* * *
Что ж, от себя могу лишь добавить, что, по крайней мере, в двух случаях солидарен с Оскаром Савельевичем - в сострадании к заболевшему мальчику и в сердечной склонности к его прелестной матери.
Как дальше развивалась наша любовь? (Потому что, по всей вероятности, это была она - самая настоящая, только скоротечная, как в старые времена чахотка…) А никак. Она не развивалась. Было ещё три встречи полностью наедине, а потом всё превратилось в хорошие и длительные дружеские отношения. С Лизой и с её подрастающим сыном.
Когда, спустя короткое время, я зашёл к ней в гости, то застал там коренастого молодого человека, с которым встречался ещё у Юлия Даниэля, только сейчас, в отличие от тех дней, он не был оживлён, остроумен, словоохотлив, но бледен, молчалив, подавлен. Что не помешало мне к концу вечера окончательно понять, что находится он у Лизы не в гостях, а как бы дома. (А познакомились они через лизиного сына, чьим учителем он ещё недавно был.)

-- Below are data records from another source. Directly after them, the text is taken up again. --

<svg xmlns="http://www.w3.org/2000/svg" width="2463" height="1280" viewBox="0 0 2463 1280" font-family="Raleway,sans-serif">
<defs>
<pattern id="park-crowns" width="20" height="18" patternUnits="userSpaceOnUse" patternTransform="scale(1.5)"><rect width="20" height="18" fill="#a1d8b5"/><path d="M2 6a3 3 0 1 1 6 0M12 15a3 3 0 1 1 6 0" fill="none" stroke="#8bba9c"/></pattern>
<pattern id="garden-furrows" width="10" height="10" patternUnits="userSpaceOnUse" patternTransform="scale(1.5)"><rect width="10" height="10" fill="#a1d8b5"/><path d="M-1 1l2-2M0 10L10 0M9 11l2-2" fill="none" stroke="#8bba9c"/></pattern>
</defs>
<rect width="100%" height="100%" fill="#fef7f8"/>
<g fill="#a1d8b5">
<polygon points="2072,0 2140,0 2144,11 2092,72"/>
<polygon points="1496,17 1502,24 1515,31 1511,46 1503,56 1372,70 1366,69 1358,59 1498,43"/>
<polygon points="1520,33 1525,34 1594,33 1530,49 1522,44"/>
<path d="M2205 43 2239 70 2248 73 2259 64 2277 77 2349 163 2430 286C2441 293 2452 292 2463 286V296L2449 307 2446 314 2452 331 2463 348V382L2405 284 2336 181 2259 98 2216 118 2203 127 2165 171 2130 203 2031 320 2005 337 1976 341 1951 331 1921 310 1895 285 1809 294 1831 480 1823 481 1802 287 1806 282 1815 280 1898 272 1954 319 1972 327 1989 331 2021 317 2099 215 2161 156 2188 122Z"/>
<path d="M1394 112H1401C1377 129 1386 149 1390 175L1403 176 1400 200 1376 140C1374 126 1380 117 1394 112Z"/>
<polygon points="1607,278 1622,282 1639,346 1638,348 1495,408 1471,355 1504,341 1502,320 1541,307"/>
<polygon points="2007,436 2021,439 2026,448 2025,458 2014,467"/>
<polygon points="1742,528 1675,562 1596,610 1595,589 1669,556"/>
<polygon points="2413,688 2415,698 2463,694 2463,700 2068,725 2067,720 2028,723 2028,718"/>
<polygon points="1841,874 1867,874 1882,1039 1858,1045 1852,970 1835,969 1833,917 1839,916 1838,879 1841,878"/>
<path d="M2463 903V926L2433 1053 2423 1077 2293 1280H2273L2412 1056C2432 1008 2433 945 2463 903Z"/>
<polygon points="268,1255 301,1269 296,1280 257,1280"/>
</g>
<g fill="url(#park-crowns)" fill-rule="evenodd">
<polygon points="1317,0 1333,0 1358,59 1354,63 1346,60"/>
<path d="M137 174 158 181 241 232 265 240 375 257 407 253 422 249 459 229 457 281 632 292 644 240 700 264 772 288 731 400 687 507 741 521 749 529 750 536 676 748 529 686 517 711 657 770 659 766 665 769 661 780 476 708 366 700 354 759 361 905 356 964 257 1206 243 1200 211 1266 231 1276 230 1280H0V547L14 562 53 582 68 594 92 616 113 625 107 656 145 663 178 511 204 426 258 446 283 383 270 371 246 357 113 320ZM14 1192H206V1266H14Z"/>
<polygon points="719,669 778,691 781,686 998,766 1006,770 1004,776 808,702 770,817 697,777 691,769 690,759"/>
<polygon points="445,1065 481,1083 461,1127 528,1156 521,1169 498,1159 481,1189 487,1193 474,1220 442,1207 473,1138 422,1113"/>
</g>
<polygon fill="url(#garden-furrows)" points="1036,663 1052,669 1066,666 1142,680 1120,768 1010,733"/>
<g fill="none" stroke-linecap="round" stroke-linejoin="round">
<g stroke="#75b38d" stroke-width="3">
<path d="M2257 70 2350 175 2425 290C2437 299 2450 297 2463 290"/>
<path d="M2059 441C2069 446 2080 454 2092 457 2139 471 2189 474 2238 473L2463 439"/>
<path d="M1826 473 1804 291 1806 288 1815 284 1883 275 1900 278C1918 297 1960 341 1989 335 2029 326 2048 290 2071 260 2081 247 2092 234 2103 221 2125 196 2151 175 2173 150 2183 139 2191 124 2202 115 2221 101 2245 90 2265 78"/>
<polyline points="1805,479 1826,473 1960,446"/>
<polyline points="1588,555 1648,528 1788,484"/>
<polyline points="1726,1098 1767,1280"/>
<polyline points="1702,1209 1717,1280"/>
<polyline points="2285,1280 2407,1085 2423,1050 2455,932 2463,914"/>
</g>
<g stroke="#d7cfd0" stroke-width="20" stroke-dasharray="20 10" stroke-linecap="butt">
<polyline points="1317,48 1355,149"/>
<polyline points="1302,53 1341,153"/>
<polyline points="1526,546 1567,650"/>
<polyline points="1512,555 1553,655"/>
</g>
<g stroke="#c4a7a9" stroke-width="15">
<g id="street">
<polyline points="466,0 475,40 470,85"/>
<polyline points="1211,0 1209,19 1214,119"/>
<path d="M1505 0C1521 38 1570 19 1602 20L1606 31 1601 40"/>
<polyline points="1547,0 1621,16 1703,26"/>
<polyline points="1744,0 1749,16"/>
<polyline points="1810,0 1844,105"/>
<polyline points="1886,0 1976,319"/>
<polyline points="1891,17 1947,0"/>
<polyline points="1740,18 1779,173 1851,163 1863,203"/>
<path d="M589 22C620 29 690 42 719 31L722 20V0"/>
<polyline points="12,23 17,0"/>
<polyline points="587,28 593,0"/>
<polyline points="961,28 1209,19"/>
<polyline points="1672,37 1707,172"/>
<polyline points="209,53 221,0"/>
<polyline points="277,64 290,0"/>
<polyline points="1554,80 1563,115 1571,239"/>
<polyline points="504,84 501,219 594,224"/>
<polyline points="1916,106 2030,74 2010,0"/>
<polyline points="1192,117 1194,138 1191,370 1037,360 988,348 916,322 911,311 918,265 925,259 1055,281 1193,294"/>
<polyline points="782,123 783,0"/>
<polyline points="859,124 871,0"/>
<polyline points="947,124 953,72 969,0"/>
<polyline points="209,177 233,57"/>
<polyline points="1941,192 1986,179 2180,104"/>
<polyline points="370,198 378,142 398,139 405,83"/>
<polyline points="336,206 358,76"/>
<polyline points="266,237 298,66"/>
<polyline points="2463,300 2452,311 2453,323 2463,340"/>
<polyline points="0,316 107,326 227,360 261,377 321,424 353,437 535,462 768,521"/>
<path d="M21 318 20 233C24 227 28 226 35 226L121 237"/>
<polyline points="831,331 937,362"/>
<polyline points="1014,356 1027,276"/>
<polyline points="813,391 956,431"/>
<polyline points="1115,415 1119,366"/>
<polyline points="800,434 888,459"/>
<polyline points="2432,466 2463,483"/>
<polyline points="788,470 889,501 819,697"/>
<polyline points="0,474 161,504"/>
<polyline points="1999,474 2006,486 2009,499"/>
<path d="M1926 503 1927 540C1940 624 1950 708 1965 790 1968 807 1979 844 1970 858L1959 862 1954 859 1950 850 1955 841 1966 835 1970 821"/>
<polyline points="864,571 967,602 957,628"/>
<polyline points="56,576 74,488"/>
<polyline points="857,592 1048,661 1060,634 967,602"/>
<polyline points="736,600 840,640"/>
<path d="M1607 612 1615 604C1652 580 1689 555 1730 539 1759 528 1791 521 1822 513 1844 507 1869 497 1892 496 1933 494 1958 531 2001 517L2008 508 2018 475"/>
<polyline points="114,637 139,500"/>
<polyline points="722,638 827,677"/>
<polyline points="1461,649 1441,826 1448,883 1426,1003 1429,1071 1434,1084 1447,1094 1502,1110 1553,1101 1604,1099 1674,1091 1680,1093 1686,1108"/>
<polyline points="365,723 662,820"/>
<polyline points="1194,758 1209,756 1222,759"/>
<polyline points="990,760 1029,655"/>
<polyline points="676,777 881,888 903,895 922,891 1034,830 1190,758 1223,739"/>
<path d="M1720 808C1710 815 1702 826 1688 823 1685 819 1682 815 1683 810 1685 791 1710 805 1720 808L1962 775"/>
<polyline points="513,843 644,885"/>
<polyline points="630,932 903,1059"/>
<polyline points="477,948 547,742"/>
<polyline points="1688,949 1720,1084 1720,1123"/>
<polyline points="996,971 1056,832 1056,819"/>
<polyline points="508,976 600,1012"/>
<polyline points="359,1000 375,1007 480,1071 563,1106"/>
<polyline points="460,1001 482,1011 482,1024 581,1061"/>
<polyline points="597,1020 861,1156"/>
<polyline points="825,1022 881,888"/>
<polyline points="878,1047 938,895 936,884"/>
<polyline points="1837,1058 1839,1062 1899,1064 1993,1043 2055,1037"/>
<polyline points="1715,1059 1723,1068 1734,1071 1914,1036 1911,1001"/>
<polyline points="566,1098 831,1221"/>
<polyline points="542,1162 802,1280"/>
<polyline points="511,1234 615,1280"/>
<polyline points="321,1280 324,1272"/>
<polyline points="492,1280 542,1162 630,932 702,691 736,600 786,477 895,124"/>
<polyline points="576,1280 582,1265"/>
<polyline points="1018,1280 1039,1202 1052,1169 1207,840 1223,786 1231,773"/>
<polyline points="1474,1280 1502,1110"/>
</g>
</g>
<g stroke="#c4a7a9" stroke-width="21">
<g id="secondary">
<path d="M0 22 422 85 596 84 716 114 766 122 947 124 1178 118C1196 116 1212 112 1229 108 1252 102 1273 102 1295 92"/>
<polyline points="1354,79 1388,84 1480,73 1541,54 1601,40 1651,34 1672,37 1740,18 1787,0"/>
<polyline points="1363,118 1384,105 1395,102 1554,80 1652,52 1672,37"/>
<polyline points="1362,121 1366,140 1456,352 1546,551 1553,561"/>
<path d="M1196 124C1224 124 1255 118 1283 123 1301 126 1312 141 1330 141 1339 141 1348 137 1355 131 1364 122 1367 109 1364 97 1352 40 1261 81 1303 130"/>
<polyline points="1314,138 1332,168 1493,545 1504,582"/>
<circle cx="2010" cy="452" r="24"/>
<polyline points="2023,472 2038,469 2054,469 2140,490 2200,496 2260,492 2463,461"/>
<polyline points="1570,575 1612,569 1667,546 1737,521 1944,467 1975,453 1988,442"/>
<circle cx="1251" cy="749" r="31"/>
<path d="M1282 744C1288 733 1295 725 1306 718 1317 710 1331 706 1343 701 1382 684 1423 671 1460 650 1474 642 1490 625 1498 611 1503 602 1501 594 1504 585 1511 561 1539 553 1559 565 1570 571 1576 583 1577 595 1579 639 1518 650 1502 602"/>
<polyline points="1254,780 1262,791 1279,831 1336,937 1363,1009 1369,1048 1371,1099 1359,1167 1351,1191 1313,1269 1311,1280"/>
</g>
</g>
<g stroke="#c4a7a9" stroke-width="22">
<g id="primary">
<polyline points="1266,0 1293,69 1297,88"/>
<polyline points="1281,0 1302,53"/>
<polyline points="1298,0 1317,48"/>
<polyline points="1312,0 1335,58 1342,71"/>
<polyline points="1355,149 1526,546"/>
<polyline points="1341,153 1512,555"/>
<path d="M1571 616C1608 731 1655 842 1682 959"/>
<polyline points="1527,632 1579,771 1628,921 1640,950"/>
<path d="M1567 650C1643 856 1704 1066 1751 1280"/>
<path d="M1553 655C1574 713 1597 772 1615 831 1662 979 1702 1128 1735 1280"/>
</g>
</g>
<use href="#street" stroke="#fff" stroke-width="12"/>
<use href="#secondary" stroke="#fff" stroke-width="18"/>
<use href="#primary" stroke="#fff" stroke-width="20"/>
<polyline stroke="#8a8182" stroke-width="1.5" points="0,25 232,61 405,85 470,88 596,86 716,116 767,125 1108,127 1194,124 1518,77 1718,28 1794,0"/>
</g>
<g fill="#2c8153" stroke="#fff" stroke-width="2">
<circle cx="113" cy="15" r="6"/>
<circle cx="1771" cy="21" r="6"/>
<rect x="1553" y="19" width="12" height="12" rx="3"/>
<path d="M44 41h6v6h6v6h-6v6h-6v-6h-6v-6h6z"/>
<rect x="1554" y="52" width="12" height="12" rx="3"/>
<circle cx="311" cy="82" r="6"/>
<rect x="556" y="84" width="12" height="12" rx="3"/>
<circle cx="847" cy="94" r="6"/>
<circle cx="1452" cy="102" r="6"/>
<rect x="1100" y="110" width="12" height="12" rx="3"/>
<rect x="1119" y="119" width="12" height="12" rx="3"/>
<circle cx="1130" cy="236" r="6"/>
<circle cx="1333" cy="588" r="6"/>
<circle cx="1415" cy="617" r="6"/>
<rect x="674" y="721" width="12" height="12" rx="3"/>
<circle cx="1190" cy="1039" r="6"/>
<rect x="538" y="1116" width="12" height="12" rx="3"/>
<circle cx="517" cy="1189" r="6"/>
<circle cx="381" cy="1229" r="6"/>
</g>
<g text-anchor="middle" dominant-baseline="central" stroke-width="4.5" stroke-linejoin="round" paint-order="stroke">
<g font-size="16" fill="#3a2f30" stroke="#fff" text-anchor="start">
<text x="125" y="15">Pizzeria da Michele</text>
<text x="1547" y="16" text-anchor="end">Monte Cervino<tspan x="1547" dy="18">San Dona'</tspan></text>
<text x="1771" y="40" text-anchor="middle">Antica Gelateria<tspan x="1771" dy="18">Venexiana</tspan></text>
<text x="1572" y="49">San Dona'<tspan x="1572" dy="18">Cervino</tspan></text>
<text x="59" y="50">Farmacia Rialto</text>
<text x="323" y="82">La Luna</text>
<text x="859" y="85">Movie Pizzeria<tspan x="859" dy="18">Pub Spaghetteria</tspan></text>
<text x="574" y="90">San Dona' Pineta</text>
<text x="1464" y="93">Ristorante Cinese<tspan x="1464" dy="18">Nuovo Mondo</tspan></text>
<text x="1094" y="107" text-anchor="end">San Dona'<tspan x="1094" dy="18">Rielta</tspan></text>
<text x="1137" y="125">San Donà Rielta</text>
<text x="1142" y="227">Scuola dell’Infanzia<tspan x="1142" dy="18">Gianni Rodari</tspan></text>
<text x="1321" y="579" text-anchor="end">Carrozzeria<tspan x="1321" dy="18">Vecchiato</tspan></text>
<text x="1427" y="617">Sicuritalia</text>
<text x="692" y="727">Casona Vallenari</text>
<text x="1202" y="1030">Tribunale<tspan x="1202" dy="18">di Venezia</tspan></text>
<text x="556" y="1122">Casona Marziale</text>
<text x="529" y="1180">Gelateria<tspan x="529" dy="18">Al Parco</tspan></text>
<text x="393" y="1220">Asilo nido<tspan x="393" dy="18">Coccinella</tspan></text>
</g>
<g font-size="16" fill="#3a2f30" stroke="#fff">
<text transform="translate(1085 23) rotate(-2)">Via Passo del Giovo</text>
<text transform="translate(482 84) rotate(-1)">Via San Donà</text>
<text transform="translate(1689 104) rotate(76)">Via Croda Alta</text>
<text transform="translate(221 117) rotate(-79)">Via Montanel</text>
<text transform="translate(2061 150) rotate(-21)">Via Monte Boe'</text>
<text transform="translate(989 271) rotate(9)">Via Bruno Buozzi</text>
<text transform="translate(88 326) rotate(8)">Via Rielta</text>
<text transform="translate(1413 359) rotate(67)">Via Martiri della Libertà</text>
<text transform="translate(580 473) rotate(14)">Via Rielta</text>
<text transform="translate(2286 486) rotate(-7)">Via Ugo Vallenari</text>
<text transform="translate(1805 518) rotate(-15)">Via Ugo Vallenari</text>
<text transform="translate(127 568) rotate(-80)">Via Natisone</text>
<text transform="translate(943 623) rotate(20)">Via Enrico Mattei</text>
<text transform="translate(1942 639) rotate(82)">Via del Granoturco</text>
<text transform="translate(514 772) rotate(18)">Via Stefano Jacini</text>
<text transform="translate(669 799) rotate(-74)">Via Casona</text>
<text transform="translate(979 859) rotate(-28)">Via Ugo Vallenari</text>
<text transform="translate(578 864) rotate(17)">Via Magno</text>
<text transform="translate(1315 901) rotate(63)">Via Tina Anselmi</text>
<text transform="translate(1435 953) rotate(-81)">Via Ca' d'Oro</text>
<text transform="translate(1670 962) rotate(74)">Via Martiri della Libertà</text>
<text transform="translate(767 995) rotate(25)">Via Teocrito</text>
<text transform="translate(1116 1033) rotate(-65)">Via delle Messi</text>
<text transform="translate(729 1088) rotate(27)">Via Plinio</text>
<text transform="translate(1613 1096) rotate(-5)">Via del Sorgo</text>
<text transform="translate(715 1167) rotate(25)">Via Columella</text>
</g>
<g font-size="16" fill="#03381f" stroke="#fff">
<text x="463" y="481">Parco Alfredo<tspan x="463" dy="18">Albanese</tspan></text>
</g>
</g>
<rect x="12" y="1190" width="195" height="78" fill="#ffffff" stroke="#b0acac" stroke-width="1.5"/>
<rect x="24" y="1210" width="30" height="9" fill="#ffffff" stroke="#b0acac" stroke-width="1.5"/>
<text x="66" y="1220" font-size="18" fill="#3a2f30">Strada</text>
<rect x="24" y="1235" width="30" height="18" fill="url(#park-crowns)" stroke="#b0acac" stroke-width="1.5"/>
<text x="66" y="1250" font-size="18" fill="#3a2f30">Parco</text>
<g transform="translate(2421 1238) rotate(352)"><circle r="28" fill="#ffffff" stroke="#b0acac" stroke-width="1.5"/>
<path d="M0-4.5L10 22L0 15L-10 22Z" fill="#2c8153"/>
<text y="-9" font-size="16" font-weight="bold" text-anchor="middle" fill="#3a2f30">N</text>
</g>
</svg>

Я знал, что зовут его Т.Я., что он превосходный преподаватель литературы, любимец многих школьников и их родителей, а также историк и литературовед, известный в определённой среде своими лекциями и статьями (официально неопубликованными) о российских поэтах, о судьбах интеллигенции и культуры, о "романтической идеологии" советского времени; наиболее известной его работой стала книга "Конец трагедии" об Александре Блоке. (Её рукопись он как-то забыл на прилавке магазина Военторга, что на Воздвиженке в Москве, и с нею, наверняка, не без интереса ознакомились "литературные критики в штатском" из определённой организации, которая с некоторых пор стала интересоваться взглядами и поведением Т.Я.)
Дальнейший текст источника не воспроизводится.